= INSTRUCTION =
Down to the last line, repeat the entries exactly and drop any image.

= Transcribed page contents =
__________________________________________________

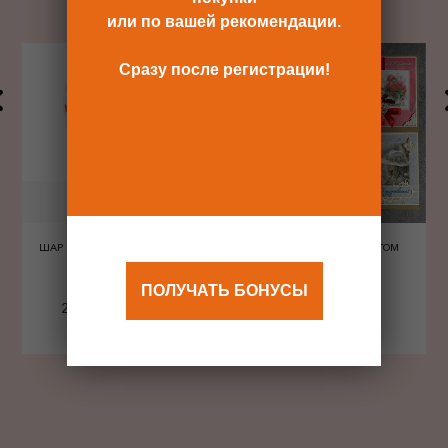
или по вашей рекомендации.
Сразу после регистрации!
ШАР ШЕЛКОГРАФИЯ СЕРДЦА
ОТКРЫТКА С КОНВЕРТОМ
КРАСНЫЕ
ПОЛУЧАТЬ БОНУСЫ
240 Р
480 Р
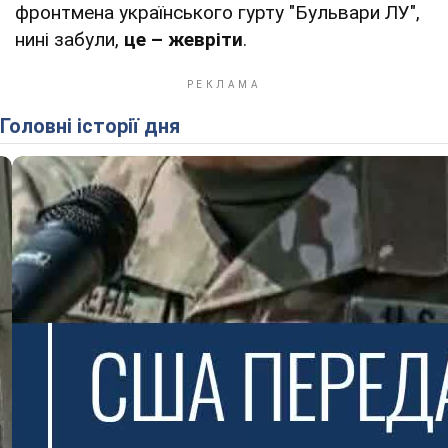
фронтмена українського гурту "Бульвари ЛУ",
нині забули,
це – жевріти
.
Головні історії дня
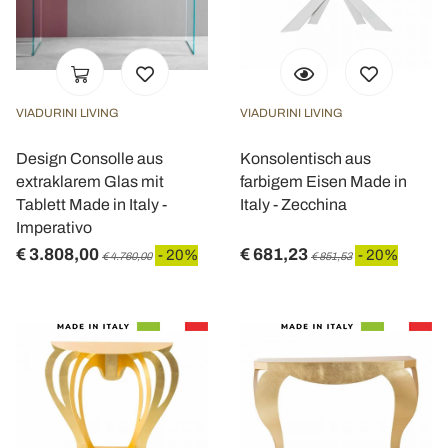
VIADURINI LIVING
VIADURINI LIVING
Design Consolle aus
Konsolentisch aus
extraklarem Glas mit
farbigem Eisen Made in
Tablett Made in Italy -
Italy - Zecchina
Imperativo
€ 3.808,00
€ 681,23
- 20%
- 20%
€ 4.760,00
€ 851,53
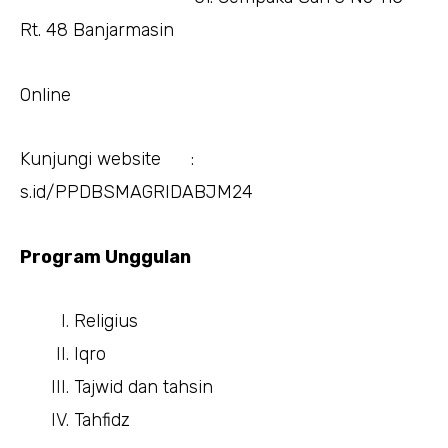
Rt. 48 Banjarmasin
Online
Kunjungi website :
s.id/PPDBSMAGRIDABJM24
Program Unggulan
Religius
Iqro
Tajwid dan tahsin
Tahfidz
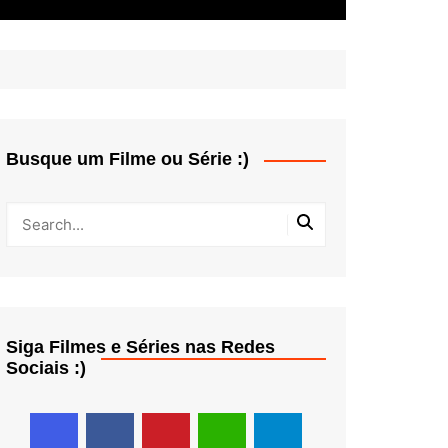
Busque um Filme ou Série :)
Siga Filmes e Séries nas Redes
Sociais :)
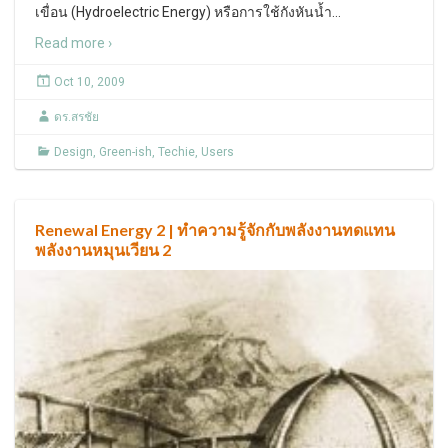
เขื่อน (Hydroelectric Energy) หรือการใช้กังหันน้ำ
…
Read more ›
Oct 10, 2009
ดร.สรชัย
Design
,
Green-ish
,
Techie
,
Users
Renewal Energy 2 | ทำความรู้จักกับพลังงานทดแทน
พลังงานหมุนเวียน 2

__________________________________________________

= REPLY TO THE TASK =
или по вашей рекомендации.
Сразу после регистрации!
ШАР ШЕЛКОГРАФИЯ СЕРДЦА
ОТКРЫТКА С КОНВЕРТОМ
КРАСНЫЕ
ПОЛУЧАТЬ БОНУСЫ
240 Р
480 Р
фронтмена українського гурту "Бульвари ЛУ",
нині забули,
це – жевріти
.
Головні історії дня
VIADURINI LIVING
VIADURINI LIVING
Design Consolle aus
Konsolentisch aus
extraklarem Glas mit
farbigem Eisen Made in
Tablett Made in Italy -
Italy - Zecchina
Imperativo
€ 3.808,00
€ 681,23
- 20%
- 20%
€ 4.760,00
€ 851,53
Rt. 48 Banjarmasin
Online
Kunjungi website :
s.id/PPDBSMAGRIDABJM24
Program Unggulan
Religius
Iqro
Tajwid dan tahsin
Tahfidz
Busque um Filme ou Série :)
Siga Filmes e Séries nas Redes
Sociais :)
เขื่อน (Hydroelectric Energy) หรือการใช้กังหันน้ำ
…
Read more ›
Oct 10, 2009
ดร.สรชัย
Design
,
Green-ish
,
Techie
,
Users
Renewal Energy 2 | ทำความรู้จักกับพลังงานทดแทน
พลังงานหมุนเวียน 2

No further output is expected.